But, diligence does not transform an injury redressable by money damages into irreparable injury. While it would seem that Misty Touch's lost orders during the pendency of a Rule 60(b) hearing to modify the judgment could be recompensible in money damages, far more is at stake here. Basically, Misty Touch argues that in view of its precarious financial position, the failure to continue to receive funds from its factor will entail the destruction of its business as a Chapter 11 debtor, preclude it from reorganizing itself and likely require its liquidation.
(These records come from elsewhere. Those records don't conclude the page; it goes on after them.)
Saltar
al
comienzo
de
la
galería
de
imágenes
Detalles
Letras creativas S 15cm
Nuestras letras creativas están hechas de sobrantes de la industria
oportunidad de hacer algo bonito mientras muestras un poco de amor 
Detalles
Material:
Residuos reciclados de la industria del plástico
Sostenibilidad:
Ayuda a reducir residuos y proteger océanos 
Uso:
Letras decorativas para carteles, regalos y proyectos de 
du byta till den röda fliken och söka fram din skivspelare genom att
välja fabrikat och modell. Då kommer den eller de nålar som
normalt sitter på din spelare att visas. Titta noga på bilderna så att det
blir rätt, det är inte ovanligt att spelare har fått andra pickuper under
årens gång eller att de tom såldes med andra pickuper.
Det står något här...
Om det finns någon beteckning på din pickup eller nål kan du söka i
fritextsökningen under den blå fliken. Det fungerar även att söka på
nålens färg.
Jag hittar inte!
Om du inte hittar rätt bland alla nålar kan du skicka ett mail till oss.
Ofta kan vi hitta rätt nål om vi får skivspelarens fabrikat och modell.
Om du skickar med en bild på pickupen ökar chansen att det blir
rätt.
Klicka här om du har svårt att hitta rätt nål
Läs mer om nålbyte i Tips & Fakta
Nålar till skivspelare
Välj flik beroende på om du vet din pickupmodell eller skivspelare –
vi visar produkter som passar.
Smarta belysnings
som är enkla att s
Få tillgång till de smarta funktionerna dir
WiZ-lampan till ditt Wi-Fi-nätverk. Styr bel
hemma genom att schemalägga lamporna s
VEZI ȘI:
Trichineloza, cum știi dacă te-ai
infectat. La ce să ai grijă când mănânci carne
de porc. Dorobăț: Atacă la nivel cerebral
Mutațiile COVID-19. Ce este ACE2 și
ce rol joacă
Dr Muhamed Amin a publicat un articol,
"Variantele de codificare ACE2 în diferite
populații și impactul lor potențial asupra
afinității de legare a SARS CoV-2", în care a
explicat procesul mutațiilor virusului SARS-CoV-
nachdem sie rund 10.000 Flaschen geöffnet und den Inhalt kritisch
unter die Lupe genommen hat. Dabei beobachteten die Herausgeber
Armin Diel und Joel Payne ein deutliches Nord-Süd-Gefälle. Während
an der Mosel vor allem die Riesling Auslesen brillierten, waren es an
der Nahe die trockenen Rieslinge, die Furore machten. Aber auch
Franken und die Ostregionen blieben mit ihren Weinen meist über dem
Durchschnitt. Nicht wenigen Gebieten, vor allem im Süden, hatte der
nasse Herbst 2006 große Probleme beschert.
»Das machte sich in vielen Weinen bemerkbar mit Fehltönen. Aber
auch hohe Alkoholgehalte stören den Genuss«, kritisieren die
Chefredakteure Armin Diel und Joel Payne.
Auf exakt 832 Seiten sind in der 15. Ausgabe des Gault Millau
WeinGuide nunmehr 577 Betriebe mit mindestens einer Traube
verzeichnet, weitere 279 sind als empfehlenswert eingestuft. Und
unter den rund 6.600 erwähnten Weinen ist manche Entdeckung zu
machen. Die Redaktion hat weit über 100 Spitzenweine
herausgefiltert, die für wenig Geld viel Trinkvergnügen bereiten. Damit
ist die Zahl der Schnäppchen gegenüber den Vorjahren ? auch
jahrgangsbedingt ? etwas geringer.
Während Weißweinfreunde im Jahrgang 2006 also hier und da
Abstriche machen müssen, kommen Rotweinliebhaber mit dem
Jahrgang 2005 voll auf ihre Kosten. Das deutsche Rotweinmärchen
In this circuit, an act which threatens to destroy an ongoing business can cause that business irreparable injury. John B. Hull v. Waterbury Petroleum Products, Inc., 588 F.2d 24, 28-29 (2d Cir. 1978); Semmes Motor, Inc. v. Ford Motor Co., 429 F.2d 1197, 1205 (2d Cir. 1970); Newport Tire Rubber Co. v. Tire Battery Corp., 504 F. Supp. 143, 149 (E.D.N.Y. 1980); Janmort Leasing, Inc. v. Econo-Car Inter-National, Inc., 475 F. Supp. 1282, 1294 (E.D.N.Y. 1979). If, however, the act threatens only the disruption of an ongoing business as opposed to its destruction, an adequate remedy at law, in money damages, exists and irreparable injury is absent. Jackson Dairy, Inc. v. H.P. Hood Sons, Inc., 596 F.2d 70 (2d Cir. 1979); Jack Kahn Music Co., Inc. v. Baldwin Piano Organ Co., 604 F.2d 755 (2d Cir. 1979).
The argument that the business of a debtor is threatened with destruction may seem somewhat circular in nature; it, however, is no more so than the soft-headed victim of negligence postulated in Dulieu v. White Sons, (1901) 2 K.B. 669, 679. In either case, that the victim of an act is in a weakened condition does not reduce the causative effect of the act. Id. at 679.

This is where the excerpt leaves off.